If you’re going back and forth over whether to give baby a family name, it may help to know that you’re only supposed to carry out the tradition as far as the number of people still living. So the fourth is about as far as you can be saddled with this.
You absolutely hate each other’s choices. If this happens, the best route is that nobody wins. You pick a name you can both live with, even if it’s not your favorite. Wincing every time you say your child’s name for the next 60 years isn’t a good option. On the other hand, you can go with a sort of sexist, I name the boys and you name the girls thing, if you have that type of relationship. You may actually get used to your partner’s choice over time.
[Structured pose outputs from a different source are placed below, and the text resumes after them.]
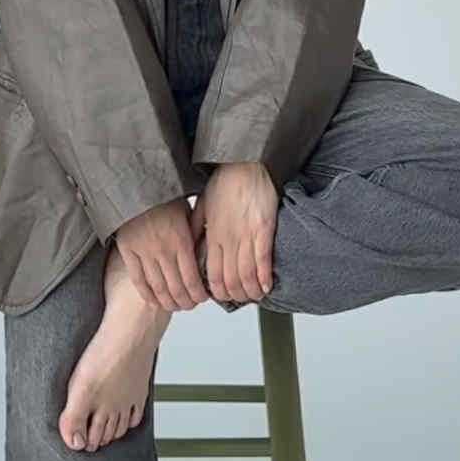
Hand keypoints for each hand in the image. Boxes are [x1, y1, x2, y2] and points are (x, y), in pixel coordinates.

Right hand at [112, 195, 210, 311]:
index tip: (202, 298)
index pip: (192, 278)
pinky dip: (147, 294)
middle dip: (185, 302)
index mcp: (181, 240)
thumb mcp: (186, 210)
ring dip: (168, 301)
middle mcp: (163, 250)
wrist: (134, 183)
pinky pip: (138, 279)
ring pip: (158, 288)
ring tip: (174, 305)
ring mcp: (144, 252)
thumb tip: (207, 246)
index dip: (198, 294)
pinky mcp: (128, 252)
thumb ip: (195, 231)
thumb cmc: (162, 193)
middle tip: (189, 305)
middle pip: (176, 288)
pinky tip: (153, 300)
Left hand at [189, 162, 278, 303]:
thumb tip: (193, 246)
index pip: (212, 274)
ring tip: (254, 295)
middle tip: (239, 298)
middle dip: (234, 295)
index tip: (221, 295)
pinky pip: (263, 261)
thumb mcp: (203, 205)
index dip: (216, 291)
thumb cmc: (226, 179)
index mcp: (213, 234)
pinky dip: (264, 278)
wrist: (245, 162)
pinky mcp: (264, 229)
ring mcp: (247, 235)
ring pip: (247, 275)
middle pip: (230, 280)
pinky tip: (266, 286)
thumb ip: (198, 228)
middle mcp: (229, 239)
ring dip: (250, 291)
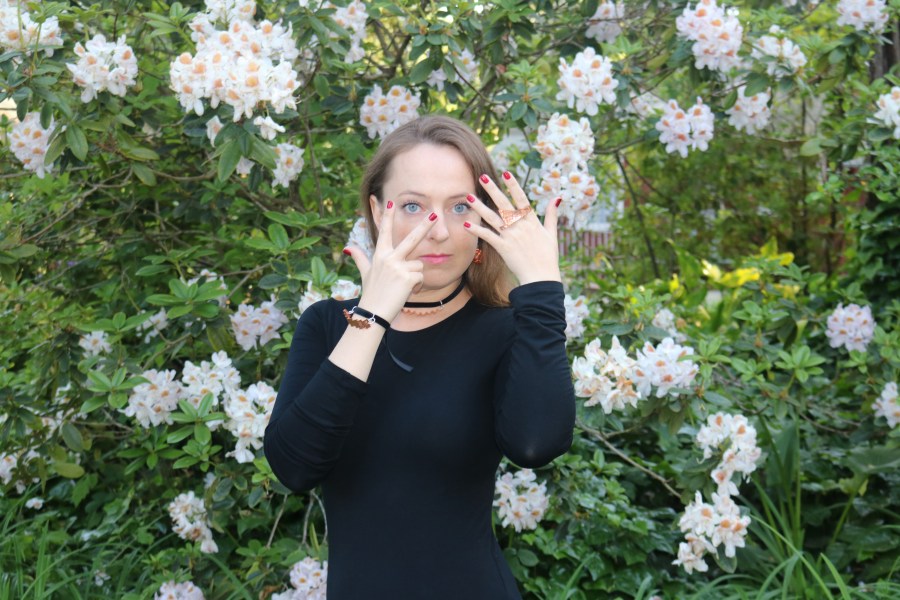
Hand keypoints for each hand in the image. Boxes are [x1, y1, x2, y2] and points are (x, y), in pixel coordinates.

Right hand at [343, 201, 436, 322]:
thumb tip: (347, 247)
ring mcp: (398, 267)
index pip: (384, 232)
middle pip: (411, 239)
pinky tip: (406, 293)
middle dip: (424, 227)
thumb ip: (359, 257)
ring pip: (419, 265)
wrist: (373, 313)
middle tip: (434, 216)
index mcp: (380, 255)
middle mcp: (389, 258)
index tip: (390, 202)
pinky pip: (421, 277)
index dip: (386, 217)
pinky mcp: (407, 277)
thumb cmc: (371, 293)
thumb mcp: (364, 273)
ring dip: (415, 277)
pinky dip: (417, 287)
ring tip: (402, 288)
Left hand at [463, 172, 561, 284]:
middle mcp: (520, 226)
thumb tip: (557, 198)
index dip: (513, 185)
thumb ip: (552, 215)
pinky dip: (477, 230)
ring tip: (469, 197)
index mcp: (532, 221)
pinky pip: (488, 237)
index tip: (506, 173)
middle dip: (493, 190)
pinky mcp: (503, 248)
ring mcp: (511, 236)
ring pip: (493, 218)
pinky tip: (467, 224)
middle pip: (504, 204)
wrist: (541, 277)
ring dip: (480, 207)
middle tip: (482, 177)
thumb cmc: (548, 256)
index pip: (521, 199)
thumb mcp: (552, 234)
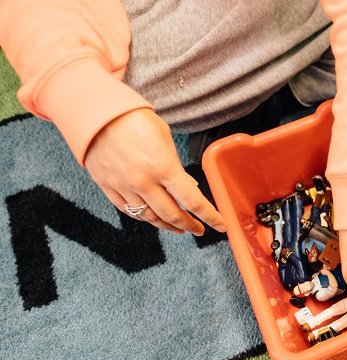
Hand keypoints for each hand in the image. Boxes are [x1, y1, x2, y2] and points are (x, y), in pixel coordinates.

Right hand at [85, 108, 225, 235]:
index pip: (193, 201)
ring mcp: (123, 187)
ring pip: (150, 217)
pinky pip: (128, 211)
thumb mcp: (163, 136)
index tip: (221, 226)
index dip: (210, 217)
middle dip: (190, 225)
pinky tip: (153, 218)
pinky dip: (144, 218)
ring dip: (168, 226)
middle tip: (199, 230)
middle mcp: (143, 182)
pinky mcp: (107, 187)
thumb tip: (189, 187)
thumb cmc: (132, 118)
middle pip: (172, 215)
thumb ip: (176, 166)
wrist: (92, 111)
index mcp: (162, 167)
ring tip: (180, 228)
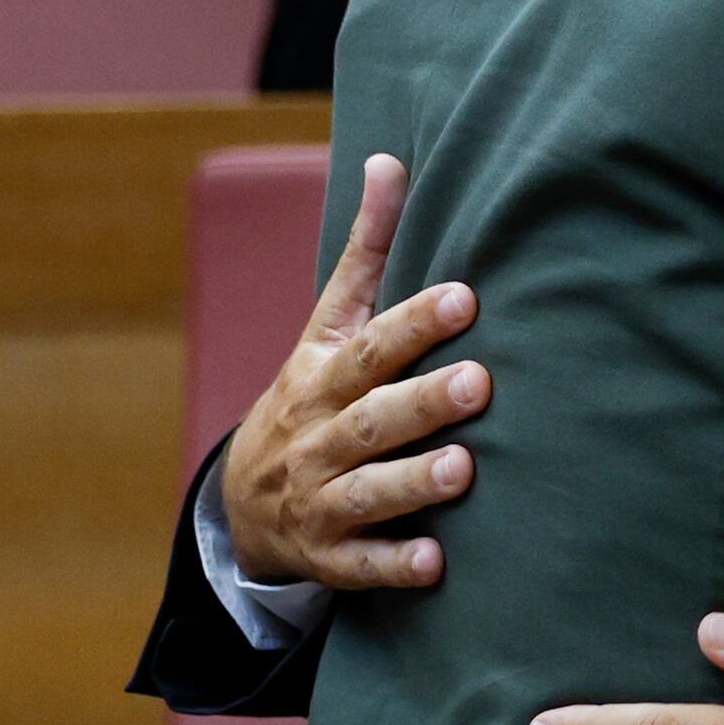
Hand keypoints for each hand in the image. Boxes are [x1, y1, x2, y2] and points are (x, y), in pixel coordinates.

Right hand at [217, 153, 488, 590]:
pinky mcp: (331, 556)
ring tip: (463, 469)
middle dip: (422, 401)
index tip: (465, 296)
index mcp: (323, 375)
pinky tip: (436, 563)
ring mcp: (321, 499)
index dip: (415, 321)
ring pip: (366, 491)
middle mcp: (319, 435)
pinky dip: (394, 564)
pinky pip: (361, 565)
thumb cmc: (312, 396)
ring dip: (412, 482)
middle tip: (481, 382)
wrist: (243, 503)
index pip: (371, 344)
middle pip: (370, 417)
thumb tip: (390, 159)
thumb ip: (366, 251)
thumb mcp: (326, 326)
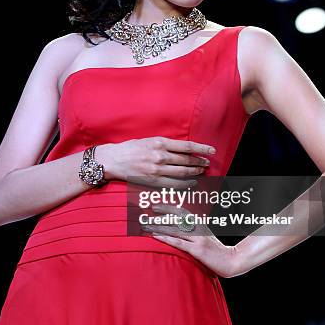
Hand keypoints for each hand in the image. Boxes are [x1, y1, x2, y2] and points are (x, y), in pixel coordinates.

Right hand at [98, 137, 214, 188]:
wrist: (114, 159)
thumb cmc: (131, 148)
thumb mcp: (149, 140)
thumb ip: (165, 144)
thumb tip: (183, 149)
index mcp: (160, 142)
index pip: (186, 146)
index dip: (201, 149)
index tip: (211, 150)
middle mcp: (160, 155)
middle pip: (186, 160)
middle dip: (199, 162)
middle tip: (207, 163)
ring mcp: (157, 169)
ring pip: (182, 173)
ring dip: (195, 173)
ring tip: (201, 172)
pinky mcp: (153, 180)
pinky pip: (174, 184)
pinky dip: (185, 184)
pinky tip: (191, 183)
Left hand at [140, 203, 238, 277]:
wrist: (232, 260)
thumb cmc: (217, 250)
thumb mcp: (206, 236)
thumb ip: (195, 230)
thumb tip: (180, 225)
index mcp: (200, 223)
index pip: (182, 211)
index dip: (168, 207)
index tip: (154, 205)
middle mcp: (199, 228)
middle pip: (176, 218)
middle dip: (159, 215)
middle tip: (144, 214)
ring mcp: (198, 238)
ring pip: (175, 229)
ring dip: (159, 226)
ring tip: (145, 225)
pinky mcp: (197, 249)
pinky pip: (179, 242)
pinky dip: (166, 238)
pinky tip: (156, 236)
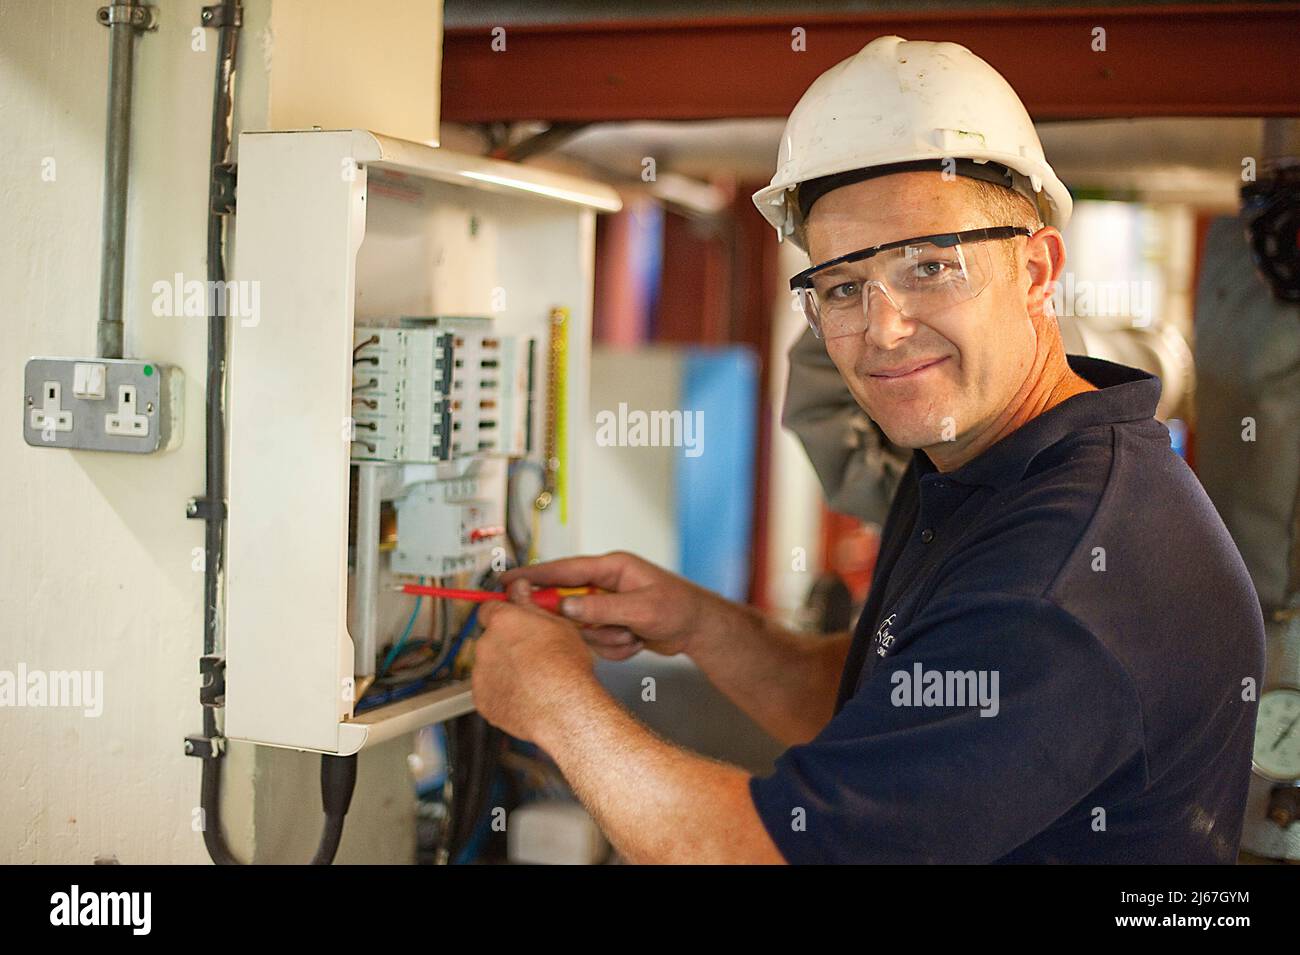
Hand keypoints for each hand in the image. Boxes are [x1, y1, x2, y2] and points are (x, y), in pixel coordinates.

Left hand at [471, 596, 595, 743]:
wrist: (564, 708)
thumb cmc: (566, 668)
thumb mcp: (558, 624)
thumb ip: (530, 604)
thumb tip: (520, 588)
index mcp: (503, 621)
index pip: (489, 608)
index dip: (501, 614)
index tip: (510, 620)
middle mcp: (486, 645)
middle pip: (490, 639)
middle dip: (506, 644)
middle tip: (530, 653)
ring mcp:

You make a big name mistake. Not realizing that your child’s initials spell something you’d rather not see emblazoned on her briefcase in 25 years is a classic error. Alicia Suzanne Smith will not thank you down the road. The other thing to watch for is a name that doesn’t work well with your last name. Ima Hogg is a classic example here. You’re better off avoiding big name mistakes in the first place.
You go too trendy. Although you may not want your child to be the only Alois in his school, he may be equally unhappy to be one of five Declans in his kindergarten class. To check the recent (and not-so recent) popularity of baby names, see the comprehensive list at the Social Security Administration website.